Mining Secretary Najib Balala told CNBC Africa that the new measures followed a sector-wide review and was aimed at ensuring east Africa’s biggest economy got a more favourable deal.

“We believe that there are a lot of minerals in our country and the country needs to benefit from these minerals and we need to raise these charges. What we are trying to do is that we want to have a transparent and predictable system that there is a regime that is fixed and it is beneficial to the country and the companies,” said Balala

Kenya has proven deposits of titanium, gold and coal. But the country’s mining sector is a relatively small contributor to national output although its revenues are expected to grow as new mines come onstream.

“I believe that the companies must make profit and the country or the government must collect its taxes and royalties and the people on the ground must see a change in their lives. If we have these three balances, then I think we are in good business,” balala said

In Kenya, in addition to royalty increases, the government has revoked all mining licenses issued in the months before and after March’s elections.

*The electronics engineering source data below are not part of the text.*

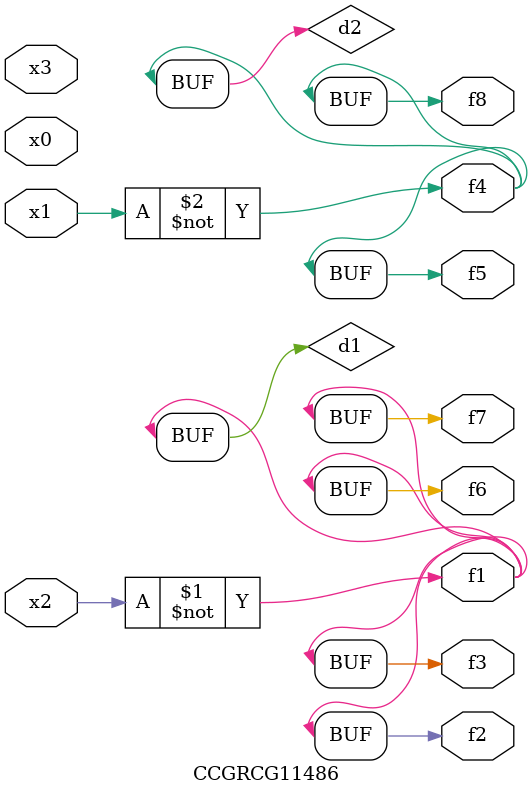
<source format=v>
module CCGRCG11486(
	input x0, x1, x2, x3,
	output f1, f2, f3, f4, f5, f6, f7, f8
);

	wire d1, d2;

	xnor (d1, x2);
	not (d2, x1);
	assign f1 = d1;
	assign f2 = d1;
	assign f3 = d1;
	assign f4 = d2;
	assign f5 = d2;
	assign f6 = d1;
	assign f7 = d1;
	assign f8 = d2;
endmodule

</source>
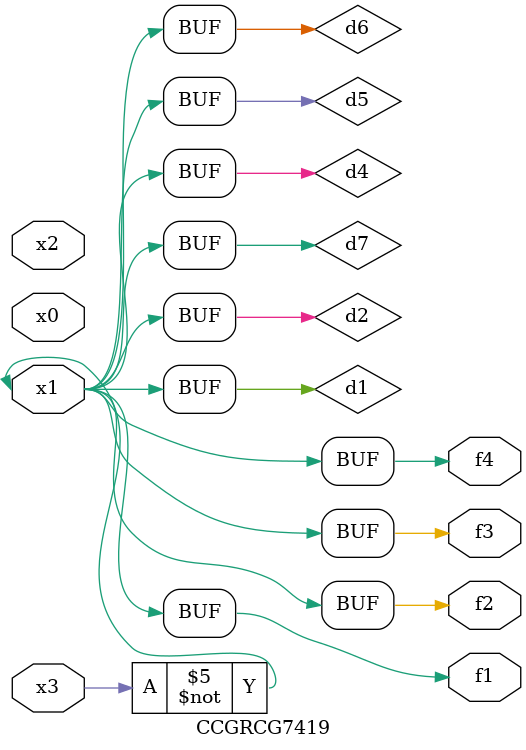
<source format=v>
module CCGRCG7419(
	input x0, x1, x2, x3,
	output f1, f2, f3, f4
);

	wire d1, d2, d3, d4, d5, d6, d7;

	not (d1, x3);
	buf (d2, x1);
	xnor (d3, d1, d2);
	nor (d4, d1);
	buf (d5, d1, d2);
	buf (d6, d4, d5);
	nand (d7, d4);
	assign f1 = d6;
	assign f2 = d7;
	assign f3 = d6;
	assign f4 = d6;
endmodule

</source>
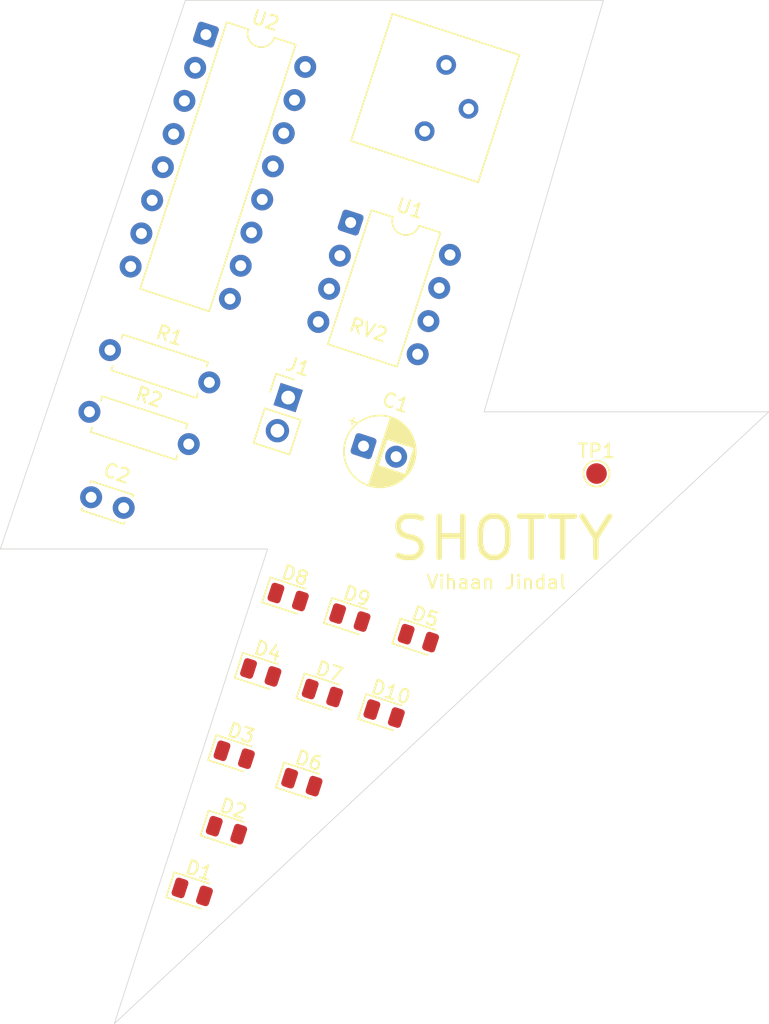
<source format=kicad_pcb>
(kicad_pcb
	(version 20241229)
	(generator "pcbnew")
	(generator_version "9.0")
	(general
		(thickness 1.6)
		(legacy_teardrops no)
	)
	(paper "A4")
	(layers
		(0 "F.Cu" signal)
		(2 "B.Cu" signal)
		(9 "F.Adhes" user "F.Adhesive")
		(11 "B.Adhes" user "B.Adhesive")
		(13 "F.Paste" user)
		(15 "B.Paste" user)
		(5 "F.SilkS" user "F.Silkscreen")
		(7 "B.SilkS" user "B.Silkscreen")
		(1 "F.Mask" user)
		(3 "B.Mask" user)
		(17 "Dwgs.User" user "User.Drawings")
		(19 "Cmts.User" user "User.Comments")
		(21 "Eco1.User" user "User.Eco1")
		(23 "Eco2.User" user "User.Eco2")
		(25 "Edge.Cuts" user)
		(27 "Margin" user)
		(31 "F.CrtYd" user "F.Courtyard")
		(29 "B.CrtYd" user "B.Courtyard")
		(35 "F.Fab" user)
		(33 "B.Fab" user)
		(39 "User.1" user)
		(41 "User.2" user)
		(43 "User.3" user)
		(45 "User.4" user)
	)
	(setup
		(pad_to_mask_clearance 0)
		(allow_soldermask_bridges_in_footprints no)
		(tenting front back)
		(pcbplotparams
			(layerselection 0x00000000_00000000_55555555_5755f5ff)
			(plot_on_all_layers_selection 0x00000000_00000000_00000000_00000000)
			(disableapertmacros no)
			(usegerberextensions no)
			(usegerberattributes yes)
			(usegerberadvancedattributes yes)
			(creategerberjobfile yes)
			(dashed_line_dash_ratio 12.000000)
			(dashed_line_gap_ratio 3.000000)
			(svgprecision 4)
			(plotframeref no)
			(mode 1)
			(useauxorigin no)
			(hpglpennumber 1)
			(hpglpenspeed 20)
			(hpglpendiameter 15.000000)
			(pdf_front_fp_property_popups yes)
			(pdf_back_fp_property_popups yes)
			(pdf_metadata yes)
			(pdf_single_document no)
			(dxfpolygonmode yes)
			(dxfimperialunits yes)
			(dxfusepcbnewfont yes)
			(psnegative no)
			(psa4output no)
			(plot_black_and_white yes)
			(sketchpadsonfab no)
			(plotpadnumbers no)
			(hidednponfab no)
			(sketchdnponfab yes)
			(crossoutdnponfab yes)
			(subtractmaskfromsilk no)
			(outputformat 1)
			(mirror no)
			(drillshape 0)
			(scaleselection 1)
			(outputdirectory "Gerber/")
		)
	)
	(net 0 "")
	(net 1 "Net-(J1-Pin_2)")
	(net 2 "Net-(U1-CV)")
	(net 3 "Net-(U1-THR)")
	(net 4 "Net-(U1-Q)")
	(net 5 "Net-(J1-Pin_1)")
	(net 6 "Net-(U1-DIS)")
	(net 7 "Net-(D1-A)")
	(net 8 "Net-(D1-K)")
	(net 9 "Net-(D2-A)")
	(net 10 "Net-(D3-A)")
	(net 11 "Net-(D4-A)")
	(net 12 "Net-(D5-A)")
	(net 13 "Net-(D6-A)")
	(net 14 "Net-(D7-A)")
	(net 15 "Net-(D8-A)")
	(net 16 "Net-(D9-A)")
	(net 17 "unconnected-(D10-A-Pad2)")
	(net 18 "unconnected-(U2-Q9-Pad11)")
	(net 19 "unconnected-(U2-Cout-Pad12)")
	(footprint "LED_SMD:LED_0805_2012Metric" (layer "F.Cu") (at 132 105.5 -18))
	(footprint "LED_SMD:LED_0805_2012Metric" (layer "F.Cu") (at 143.5 103 -18))
	(footprint "Resistor_THT:R_Axial_DIN0207_L6.3mm_D2.5mm_P7.62mm_Horizontal" (layer "F.Cu") (at 119.5 86.5 -18))
	(footprint "LED_SMD:LED_0805_2012Metric" (layer "F.Cu") (at 135 113.5 -18))
	(footprint "Connector_PinHeader_2.54mm:PinHeader_1x02_P2.54mm_Vertical" (layer "F.Cu") (at 134 85.46 -18))
	(footprint "Resistor_THT:R_Axial_DIN0207_L6.3mm_D2.5mm_P7.62mm_Horizontal" (layer "F.Cu") (at 121 82 -18))
	(footprint "LED_SMD:LED_0805_2012Metric" (layer "F.Cu") (at 130.0625 111.5 -18))
	(footprint "Package_DIP:DIP-8_W7.62mm" (layer "F.Cu") (at 138.558585 72.700665 -18))
	(footprint "Capacitor_THT:C_Disc_D3.0mm_W2.0mm_P2.50mm" (layer "F.Cu") (at 119.622359 92.727458 -18))
	(footprint "LED_SMD:LED_0805_2012Metric" (layer "F.Cu") (at 129.5 117 -18))
	(footprint "Package_DIP:DIP-16_W7.62mm" (layer "F.Cu") (at 128 59 -18))
	(footprint "LED_SMD:LED_0805_2012Metric" (layer "F.Cu") (at 134 100 -18))
	(footprint "LED_SMD:LED_0805_2012Metric" (layer "F.Cu") (at 138.5 101.5 -18))
	(footprint "LED_SMD:LED_0805_2012Metric" (layer "F.Cu") (at 136.5 107 -18))
	(footprint "Potentiometer_THT:Potentiometer_Bourns_3386P_Vertical" (layer "F.Cu") (at 143.96 66.04 -18))
	(footprint "TestPoint:TestPoint_Pad_D1.5mm" (layer "F.Cu") (at 156.5 91))
	(footprint "Capacitor_THT:CP_Radial_D5.0mm_P2.50mm" (layer "F.Cu") (at 139.5 89 -18))
	(footprint "LED_SMD:LED_0805_2012Metric" (layer "F.Cu") (at 127 121.5 -18))
	(footprint "LED_SMD:LED_0805_2012Metric" (layer "F.Cu") (at 141 108.5 -18))
	(gr_poly
		(pts
			(xy 126.5 56.5) (xy 157 56.5) (xy 148.299603 86.5) (xy 169.070588 86.5) (xy 121.321184 131.101092)
			(xy 132.499999 96.5) (xy 113 96.5)
		)
		(stroke
			(width 0.05)
			(type solid)
		)
		(fill no)
		(layer "Edge.Cuts")
		(uuid "1e01d3c8-fee0-46a2-bd1e-55c779e73081")
	)
	(gr_text "SHOTTY"
		(at 158 97.5 0)
		(layer "F.SilkS")
		(uuid "0d2339b7-9dad-4e70-98b6-a26a52a9c7e7")
		(effects
			(font
				(size 3 3)
				(thickness 0.4)
			)
			(justify right bottom)
		)
	)
	(gr_text "Vihaan Jindal"
		(at 144 99.5 0)
		(layer "F.SilkS")
		(uuid "ff344d28-7029-43c4-aff3-40f5fa589d01")
		(effects
			(font
				(size 1 1)
				(thickness 0.15)
			)
			(justify left bottom)
		)
	)
	(embedded_fonts no)
)

</source>
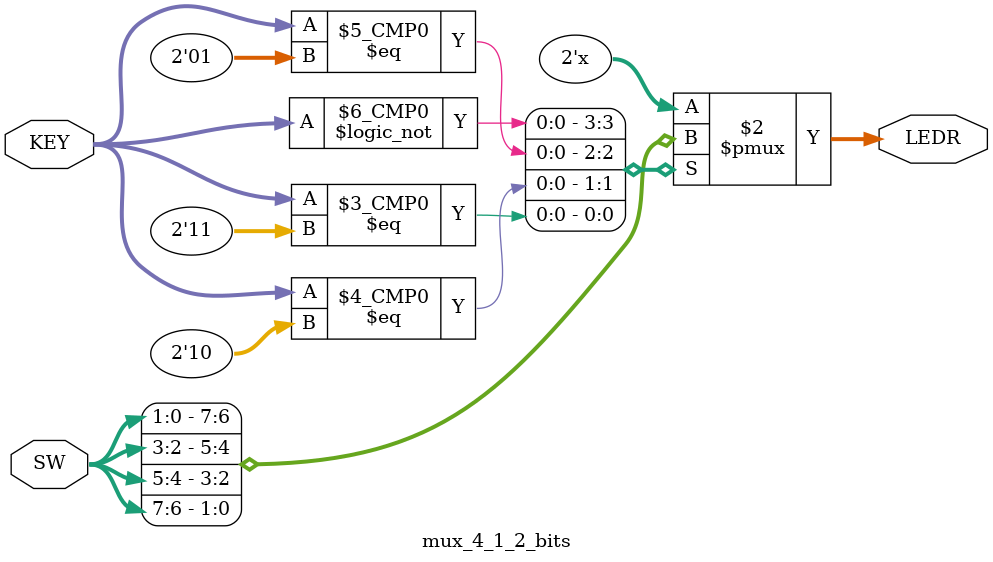
<source format=v>
module mux_4_1_2_bits (
	input [7:0] SW, input [1:0] KEY,
	output reg [1:0] LEDR);
	always @(*)
		case (KEY)
			2'b00: LEDR = SW[1:0];
			2'b01: LEDR = SW[3:2];
			2'b10: LEDR = SW[5:4];
			2'b11: LEDR = SW[7:6];
		endcase
endmodule
</source>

Balala said he was cancelling prospecting and mining permits issued from Jan 14 to May 15 this year, a transition period when some ministers from the old government quit their positions and parliament was dissolved.

“We believe the mining sector will transform our economy, through its revenues, streamlining and I believe what we have done today by reviewing any processing that was illegal or was suspicious to be streamlined and put right, if a licensee is proper with all the financial backing and the processing was transparent and in a legal manner then the licensee will be given his licence”.

Royalties on gold, of which Kenya is a relatively small producer, would increase to 5 per cent of gross sales value from 2.5-3 per cent, Balala said.

For rare earth, niobium and titanium ores, royalties would rise to 10 per cent of gross sales value for from 3 per cent previously. Royalty rates for other extracted minerals would vary between 1 per cent and 12 per cent.

According to the Chamber of Mines, Kenya has more than 300 local and foreign firms prospecting for minerals or producing on a small scale, up from less than 30 two years ago.

The new measures do not affect the oil and gas sector, where a number of discoveries have led to a scramble by oil firms keen for a piece of the action.